In 1997, the denomination’s presbyteries voted by 55 percent to include the fidelity/chastity standard in the Book of Order. Asked a year later to water down the standard, the presbyteries instead voted nearly two-to-one to affirm G-6.0106b.
On the second issue, McClure wrote: “A majority of the ecumenical advisory delegates, chosen by our church partners, and a majority of our missionary advisory delegates, voted for this proposal. There was no rancor or harshness or overt anger expressed by either side at the Assembly.”
McClure may not have attended a press conference arranged by the Presbyterian Church (USA) news service in which gay activists and renewal leaders were interviewed by the media. The winning side was understandably cheerful, but the renewal representatives were both angry and hurt.
There she would have heard such strong statements as, “What has crept into the life of the Presbyterian Church is not just difference of opinion but unbelief,” by Joe Rightmyer of Presbyterians for Renewal. And, “To a certain extent we as Presbyterians are like two or three people handcuffed together,” by Russ Ritchel, pastor of First Presbyterian Church in Winston-Salem, N.C. “We are handcuffed together by our property.”
And while advisory votes – not included in the official tally – cast by ecumenical and mission delegates reflected majorities favoring the General Assembly’s decision, there are other views that suggest that was simply a Louisville phenomenon.
Harold Kurtz, retired executive director of Presbyterian Frontier Fellowship and one of the denomination’s experts on world missions, says the votes of mission representatives at the General Assembly do not reflect the worldwide church.
“The split I worry about is between ourselves and the world church,” Kurtz said at a recent meeting. “There are 35,000 denominations in the world. Only four have approved homosexual behavior. We have not seriously engaged the world church on this issue.
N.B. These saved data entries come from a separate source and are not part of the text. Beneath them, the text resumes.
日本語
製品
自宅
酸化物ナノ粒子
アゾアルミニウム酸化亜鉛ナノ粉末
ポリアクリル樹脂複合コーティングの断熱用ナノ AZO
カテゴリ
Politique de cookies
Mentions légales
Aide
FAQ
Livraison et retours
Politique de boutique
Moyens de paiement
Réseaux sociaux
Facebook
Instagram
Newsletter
Our General Assembly acted without consulting the world church.”
Camille Josey of Atlanta, an elder commissioner to the 2001 General Assembly, said the committee testimony on the ordination issue was skewed to present only the liberal side of the world church view.
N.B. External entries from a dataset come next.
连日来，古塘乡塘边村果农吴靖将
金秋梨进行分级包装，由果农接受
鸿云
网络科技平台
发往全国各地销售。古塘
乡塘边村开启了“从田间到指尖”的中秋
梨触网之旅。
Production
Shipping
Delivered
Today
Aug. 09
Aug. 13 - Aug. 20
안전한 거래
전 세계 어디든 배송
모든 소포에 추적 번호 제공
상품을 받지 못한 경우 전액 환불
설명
“That was particularly evident when committee leaders would not allow a representative of the church in Pakistan to speak on the ordination issue, but they welcomed speeches from representatives of the church in the Netherlands,” Josey said. The Netherlands officially sanctions homosexual activity and drug use and allows doctors to put to death patients whom they judge to be terminally ill.
There are several ecumenical bodies whose leaders join activists for gay ordination but whose organizations do not endorse that bias. The National Council of Churches, for instance, has voted several times not to accept a predominantly gay denomination – Metropolitan Community Church – into its membership, yet many NCC staff members and some board members argue unceasingly for gay ordination.
Other mainline denominations in the United States have also learned that their mission partners around the world are substantially more committed to Scripture and moral standards.
For example, the world assembly of Anglican bishops – called the Lambeth Conference – overwhelmingly opposed ordination of homosexuals, despite charges by the liberals that many of the bishops were “unsophisticated” and “superstitious” for clinging to Biblical beliefs.
McClure’s letter does hint that there could be trouble ahead if mission and ecumenical partners are not impressed by the positive spin in her letter.
“I know this action of our General Assembly may cause a good deal of consternation,” she said in the next to last paragraph of her letter. “If so, I am sorry for the pain and discomfort you may go through.”
In the last paragraph, she adds, “Living together in the gift of unity is not always easy.” She makes no reference to purity or peace.